Reconstructing short-lived particles using hypergraph representation learning

TL;DR

HyPER introduces a hypergraph neural network architecture for improved and efficient reconstruction of short-lived particles in collider experiments, outperforming existing methods across various physics processes.

Contribution

The paper presents HyPER, a novel hypergraph-based neural network architecture that enhances particle reconstruction in collider events with superior efficiency and versatility.

Findings

HyPER outperforms existing reconstruction techniques in simulation.

The hypergraph approach is adaptable to various physics processes.

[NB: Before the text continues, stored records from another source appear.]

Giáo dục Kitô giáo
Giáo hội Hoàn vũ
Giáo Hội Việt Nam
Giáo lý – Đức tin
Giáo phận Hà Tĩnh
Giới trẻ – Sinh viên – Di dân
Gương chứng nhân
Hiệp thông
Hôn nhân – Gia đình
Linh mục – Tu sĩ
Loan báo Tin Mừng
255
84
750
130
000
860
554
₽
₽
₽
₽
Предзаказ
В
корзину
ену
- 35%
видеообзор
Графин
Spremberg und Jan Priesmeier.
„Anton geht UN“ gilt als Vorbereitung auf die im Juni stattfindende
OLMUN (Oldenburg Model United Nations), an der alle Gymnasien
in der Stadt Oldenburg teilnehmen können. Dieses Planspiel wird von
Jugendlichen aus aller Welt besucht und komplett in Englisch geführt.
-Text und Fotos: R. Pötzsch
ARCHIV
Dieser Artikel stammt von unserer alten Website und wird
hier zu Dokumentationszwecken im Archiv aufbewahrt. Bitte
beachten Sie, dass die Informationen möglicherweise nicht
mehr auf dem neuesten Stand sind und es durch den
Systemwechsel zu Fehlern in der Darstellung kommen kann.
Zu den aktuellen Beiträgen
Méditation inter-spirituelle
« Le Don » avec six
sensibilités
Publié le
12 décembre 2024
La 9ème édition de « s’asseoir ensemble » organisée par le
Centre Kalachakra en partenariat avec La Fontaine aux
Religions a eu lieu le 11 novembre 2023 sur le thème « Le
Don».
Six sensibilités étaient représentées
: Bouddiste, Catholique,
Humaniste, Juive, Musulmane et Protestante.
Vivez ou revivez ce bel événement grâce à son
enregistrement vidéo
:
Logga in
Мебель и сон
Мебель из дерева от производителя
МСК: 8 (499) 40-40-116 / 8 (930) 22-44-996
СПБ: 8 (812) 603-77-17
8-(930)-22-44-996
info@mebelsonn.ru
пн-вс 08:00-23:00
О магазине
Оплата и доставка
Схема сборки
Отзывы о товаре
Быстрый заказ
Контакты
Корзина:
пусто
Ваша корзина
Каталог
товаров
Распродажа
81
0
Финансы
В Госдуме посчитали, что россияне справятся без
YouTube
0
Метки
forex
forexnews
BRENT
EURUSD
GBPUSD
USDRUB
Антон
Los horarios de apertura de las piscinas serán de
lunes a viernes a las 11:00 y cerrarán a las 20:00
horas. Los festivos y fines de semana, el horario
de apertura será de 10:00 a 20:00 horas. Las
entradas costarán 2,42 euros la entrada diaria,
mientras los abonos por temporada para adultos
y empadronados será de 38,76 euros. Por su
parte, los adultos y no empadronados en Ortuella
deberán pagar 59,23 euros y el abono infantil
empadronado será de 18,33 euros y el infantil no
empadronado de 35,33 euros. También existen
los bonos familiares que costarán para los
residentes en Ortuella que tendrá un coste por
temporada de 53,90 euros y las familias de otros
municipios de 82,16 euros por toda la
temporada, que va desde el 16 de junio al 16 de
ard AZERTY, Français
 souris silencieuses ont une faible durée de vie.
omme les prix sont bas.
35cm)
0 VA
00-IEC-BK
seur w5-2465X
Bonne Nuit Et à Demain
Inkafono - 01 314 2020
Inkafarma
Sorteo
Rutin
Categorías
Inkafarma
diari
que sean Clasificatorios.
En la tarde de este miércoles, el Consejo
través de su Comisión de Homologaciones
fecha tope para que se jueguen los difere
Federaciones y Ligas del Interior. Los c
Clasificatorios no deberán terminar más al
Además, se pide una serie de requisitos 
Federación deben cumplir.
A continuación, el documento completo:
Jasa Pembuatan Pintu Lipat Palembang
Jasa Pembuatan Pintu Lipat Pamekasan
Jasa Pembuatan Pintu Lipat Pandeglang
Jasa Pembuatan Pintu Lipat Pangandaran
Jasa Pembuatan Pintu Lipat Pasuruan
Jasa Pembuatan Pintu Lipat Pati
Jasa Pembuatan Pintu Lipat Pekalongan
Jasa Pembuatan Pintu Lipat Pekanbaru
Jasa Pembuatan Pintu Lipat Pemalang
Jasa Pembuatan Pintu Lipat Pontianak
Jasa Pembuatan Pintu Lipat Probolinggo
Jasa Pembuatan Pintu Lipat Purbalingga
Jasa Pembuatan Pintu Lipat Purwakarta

HyPER demonstrates superior parameter efficiency.

Abstract

In collider experiments, the kinematic reconstruction of heavy, short-lived particles is vital for precision tests of the Standard Model and in searches for physics beyond it. Performing kinematic reconstruction in collider events with many final-state jets, such as the all-hadronic decay of top-antitop quark pairs, is challenging. We present HyPER: Hypergraph for Particle Event Reconstruction, a novel architecture based on graph neural networks that uses hypergraph representation learning to build more powerful and efficient representations of collider events. HyPER is used to reconstruct parent particles from sets of final-state objects. Trained and tested on simulation, the HyPER model is shown to perform favorably when compared to existing state-of-the-art reconstruction techniques, while demonstrating superior parameter efficiency. The novel hypergraph approach allows the method to be applied to particle reconstruction in a multitude of different physics processes.